次に中学年では、子ども達は教育版マインクラフトを通して、自分のイメージを再現するためにスクラッチという仕組みの中で命令をどのように出したらいいかに取り組みます。

それらの経験を経て、高学年で展開される大阪工業大学とのコラボ授業ではロボットを組み立てて、プログラムを組んでロボットを動かします。このコラボ授業では休み時間にも休まず、一生懸命取り組む子ども達の姿が見られたと梅田先生。

「午前中の4時間を充てて取り組みました。開始前には4時間続けてやると、子ども達もしんどいだろうから途中に休み時間をしっかり入れて行おうと大学の先生とも話していたのですが、子ども達は必死になって取り組んでいて休まないんですね。うまくいかなかったら、大学生のサポーターの方にどこが間違っているのか、どうしたらうまくいくのかを相談し、ペアの友達とも話し合いながら、繰り返しチャレンジしていました。このような試行錯誤する経験は、子ども達にとっても大きな経験だったと思います」

プログラミング教育を通して、様々な力を育んでいる子ども達の姿が目に浮かぶようです。
プログラミング教育

プログラミング教育

プログラミング教育

プログラミング教育

初期対応の早さとトラブルの未然防止で高い評価を得る

色々な取り組みを通し、子ども達の生きる力を育む同校。なかでも、学校生活のベースとなる「安全・安心」の部分には力を注いでいます。以前の記事でも紹介した登下校時の安全面での配慮が現在も万全な体制のもとに続けられていることはもちろん、学校内での友達関係にまつわる様々な出来事にも細心の注意を払って対応しているとのこと。

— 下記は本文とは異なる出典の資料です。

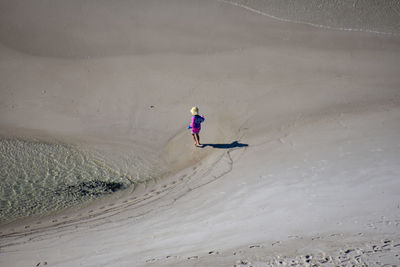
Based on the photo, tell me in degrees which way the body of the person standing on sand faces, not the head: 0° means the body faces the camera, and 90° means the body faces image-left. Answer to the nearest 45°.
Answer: approximately 135°
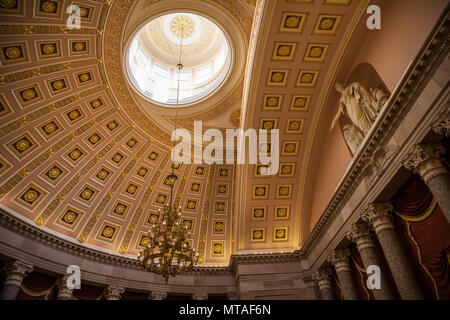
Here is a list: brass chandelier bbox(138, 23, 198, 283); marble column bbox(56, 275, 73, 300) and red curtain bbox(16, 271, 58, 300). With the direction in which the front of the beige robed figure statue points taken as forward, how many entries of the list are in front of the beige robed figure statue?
3

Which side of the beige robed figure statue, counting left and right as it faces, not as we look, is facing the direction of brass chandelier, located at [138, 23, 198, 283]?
front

「友達関係の色々なことを経験して解決する力を付けていくことは小学校時代には必要なことですが、それがいじめにつながる状況になると話は違います。そのような状況にならないよう、教員はしっかりと見守りますし、毎日放課後になると教員同士で気になったことを共有しています。もし心配な状況があれば、すぐに子ども自身に聞き、ご家庭にも連絡をします。また、ご家庭からのご相談にもすぐに対応する体制を整えています。初期対応の早さやトラブルの未然防止について保護者アンケートでも高い評価をいただいているのも、そういう取り組みの積み重ねだと受け止めています」(梅田先生)

まとめ

毎年取材に伺わせていただき今年で3回目となりますが、いつも驚かされるのが、前年度導入した新しい取り組みがブラッシュアップされていること。新しい取り組みを導入することはもちろん、導入した結果を振り返り、それをより良い取り組みに変えていくことは成すべきことが多い学校教育において、実は非常に難しいことです。それが無理なく行えているのは、梅田先生を始めとする先生方で目標の共有としっかりとした体制作りが行われているからでしょう。
このような教育環境の中で6年間過ごせることは、教育面でも心身の発達の上でも、子ども達にとても良い影響を与えてくれます。同校を卒業し、内部進学をした子ども達が探究コンテストで受賞したり、有名国立医大に現役で進学しているという事実は、その裏付けではないでしょうか。